The addon is inspired by the great addon ofxMSAWord2Vec by Memo Akten, but faster and with training implemented on C/C++ (TODO, currently training is on C, but in base_code folder).

Features

  • It uses only openFrameworks; no Python, ML libraries or other addons are required.

  • It allows to train and use word embeddings directly from openFrameworks project.

  • It works on CPU; it's fast.

  • It contains ready to use embedding files, one small for tests and other huge for production, see 'Embeddings files' section below.

Examples

  • example_analogy - it's ready-to-use example which works with words arithmetic. It allows to find nearest words to the combinations of words separated by ' + ' and ' - ', such as 'man - animal'. You can use any number of words in equation.

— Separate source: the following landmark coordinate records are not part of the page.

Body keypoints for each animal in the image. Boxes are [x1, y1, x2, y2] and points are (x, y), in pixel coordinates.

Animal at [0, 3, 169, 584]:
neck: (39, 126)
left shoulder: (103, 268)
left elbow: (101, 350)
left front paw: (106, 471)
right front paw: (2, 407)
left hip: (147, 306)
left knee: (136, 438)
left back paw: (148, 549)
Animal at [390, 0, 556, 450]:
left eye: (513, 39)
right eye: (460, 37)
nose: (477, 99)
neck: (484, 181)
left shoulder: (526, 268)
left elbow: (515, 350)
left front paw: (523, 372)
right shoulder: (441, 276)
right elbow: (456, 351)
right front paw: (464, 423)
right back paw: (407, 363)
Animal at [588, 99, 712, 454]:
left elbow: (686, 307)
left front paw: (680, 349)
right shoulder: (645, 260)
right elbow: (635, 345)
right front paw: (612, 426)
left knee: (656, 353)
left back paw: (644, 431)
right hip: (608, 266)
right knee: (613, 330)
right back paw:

Example is shipped with vec_text8.bin embeddings vectors obtained in the way described in base_code/demo-analogy.sh

Embeddings files

  • Addon's example example_analogy contains embedding file vec_text8.bin made as described in base_code/demo-analogy.sh. About text corpus used for training this see http://mattmahoney.net/dc/textdata.html, 100000000 bytes from English Wikipedia dump on Mar. 3, 2006.

Words: 71291, dimensions: 200. This file is fast to use and is recommended for fast developing.

  • Addon's github Releases tab contains ZIP file with "GoogleNews-vectors-negative300.bin" embedding (Mikolov et al's GoogleNews model, https://code.google.com/archive/p/word2vec/). Words: 3 000 000, dimensions: 300. This is a huge file. It requires 8GB in CPU (because we store original and normalized vectors). It's works slow, but great.